Typical implementations of SSA embed in each basic block pointers to the predecessors and successors of the blocks, as well as the block's dominators and (sometimes) post-dominators. (A predecessor is a block that precedes the given node in the control-flow graph; a successor succeeds it. A post-dominator is like a dominator, but for the reverse control flow; search the tubes for more.) There are well-known algorithms to calculate these links in linear time, and the SSA community has developed a number of optimizations on top of this cheap flow information.

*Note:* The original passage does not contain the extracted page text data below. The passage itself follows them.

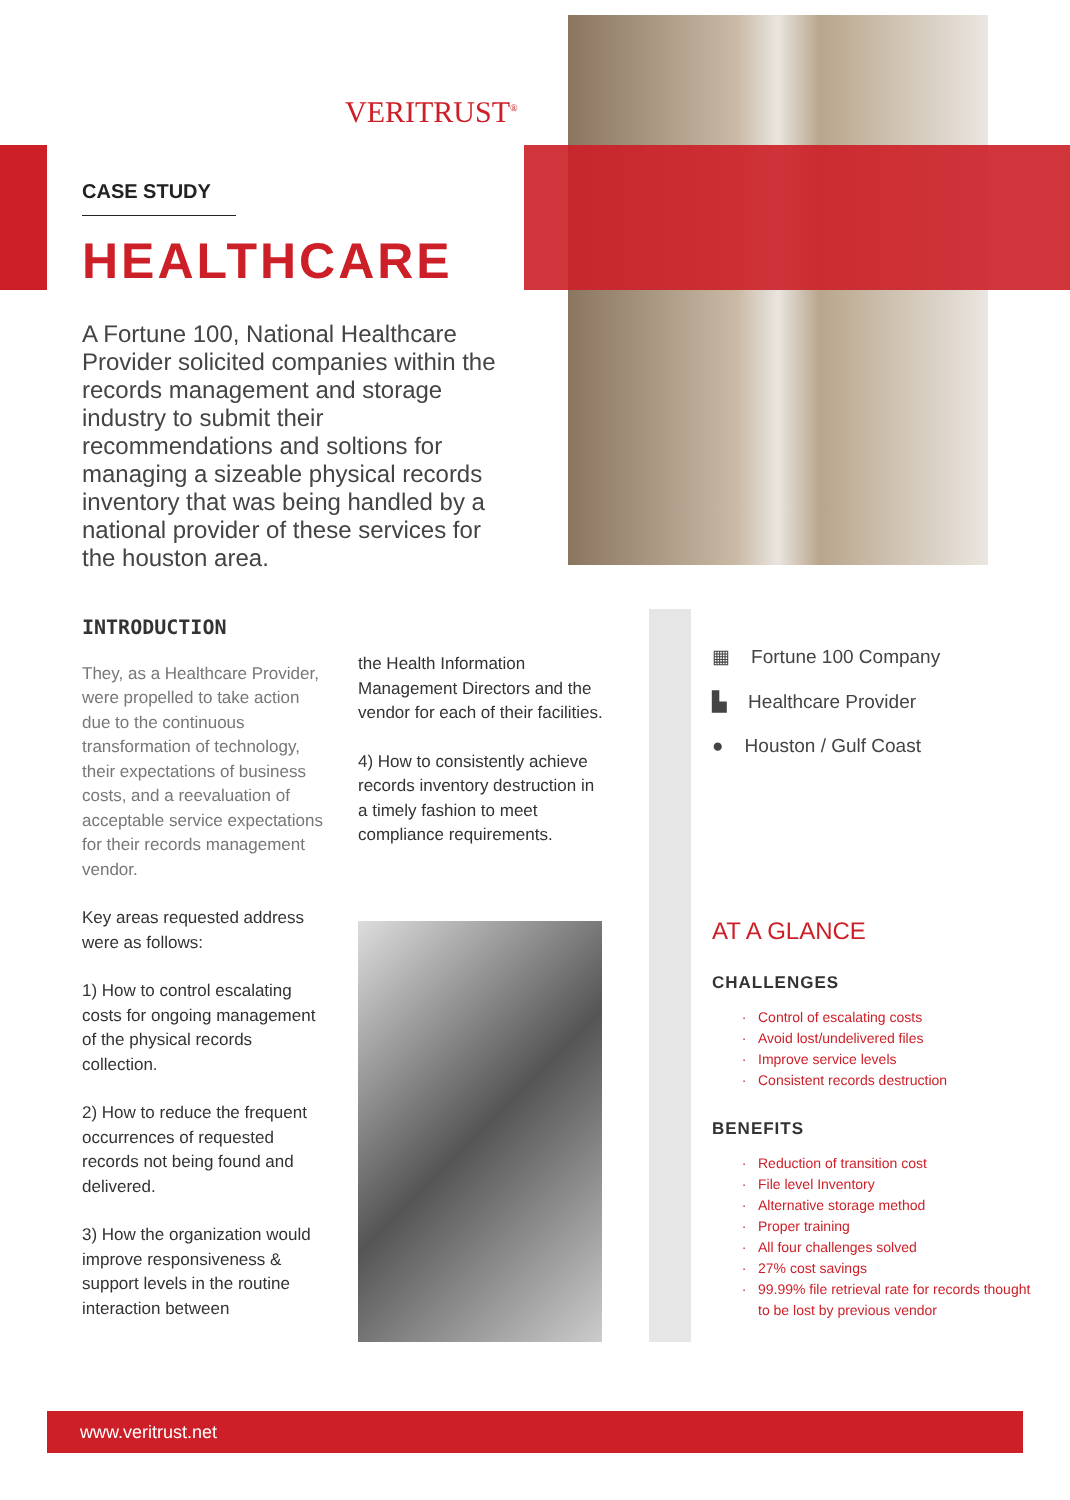VERITRUST<sup>®</sup>
CASE STUDY
HEALTHCARE
A Fortune 100, National Healthcare Provider solicited companies within the records management and storage industry to submit their recommendations and soltions for managing a sizeable physical records inventory that was being handled by a national provider of these services for the houston area.
INTRODUCTION
They, as a Healthcare Provider, were propelled to take action due to the continuous transformation of technology, their expectations of business costs, and a reevaluation of acceptable service expectations for their records management vendor.
Key areas requested address were as follows:
1) How to control escalating costs for ongoing management of the physical records collection.
2) How to reduce the frequent occurrences of requested records not being found and delivered.
3) How the organization would improve responsiveness & support levels in the routine interaction between
the Health Information Management Directors and the vendor for each of their facilities.
4) How to consistently achieve records inventory destruction in a timely fashion to meet compliance requirements.
▦ Fortune 100 Company
▙ Healthcare Provider
● Houston / Gulf Coast
AT A GLANCE
CHALLENGES
Control of escalating costs
Avoid lost/undelivered files
Improve service levels
Consistent records destruction
BENEFITS
Reduction of transition cost
File level Inventory
Alternative storage method
Proper training
All four challenges solved
27% cost savings
99.99% file retrieval rate for records thought to be lost by previous vendor
www.veritrust.net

In contrast, the focus in the lambda tribe has been more on interprocedural control flow, which -- as far as I can tell -- no one does in less than O(N2) time, which is, as my grandmother would say, "just turrible".

I started off with a mention of global value numbering (GVN) on purpose. This is still, 20+ years later, the big algorithm for code motion in JIT compilers. HotSpot C1 and V8 both use it, and it just landed in IonMonkey. GVN is well-known, well-studied, and it works. It results in loop-invariant code motion: if an invariant definition reaches a loop header, it can be hoisted out of the loop. In contrast I don't know of anything from the lambda tribe that really stacks up. There probably is something, but it's certainly not as well-studied.

why not ssa?

Peoples of the machine tribe, could you imagine returning a block as a value? Didn't think so. It doesn't make sense to return a label. But that's exactly what the lambda-calculus is about. One may represent blocks as functions, and use them as such, but one may also pass them as arguments and return them as values. Such blocks are of a higher order than the normal kind of block that is a jump target. Indeed it's the only way to express recursion in the basic lambda calculus.

That's what I mean when I say that CPS is good as a higher-order intermediate language, and when I say that SSA is a good first-order intermediate language.

If you have a fundamentally higher-order language, one in which you need to loop by recursion, then you have two options: do whole-program analysis to aggressively closure-convert your program to be first-order, and then you can use SSA, or use a higher-order IL, and use something more like CPS.

MLton is an example of a compiler that does the former. Actually, MLton's SSA implementation is simply lovely. They do represent blocks as functions with arguments instead of labels and phi functions.

But if you can't do whole-program analysis -- maybe because you want to extend your program at runtime, support separate compilation, or whatever -- then you can't use SSA as a global IL. That's not to say that you shouldn't identify first-order segments of your program and apply SSA-like analysis and optimization on them, of course! That's really where the lambda tribe should go.

finally

I wrote this because I was in the middle of V8's Crankshaft compiler and realized I didn't understand some of the idioms, so I went off to read a bunch of papers. At the same time, I wanted to settle the CPS-versus-ANF question for my Guile work. (Guile currently has a direct-style compiler, for which there are precious few optimizations; this fact is mostly a result of being difficult to work with the IL.)

This post summarizes my findings, but I'm sure I made a mistake somewhere. Please note any corrections in the comments.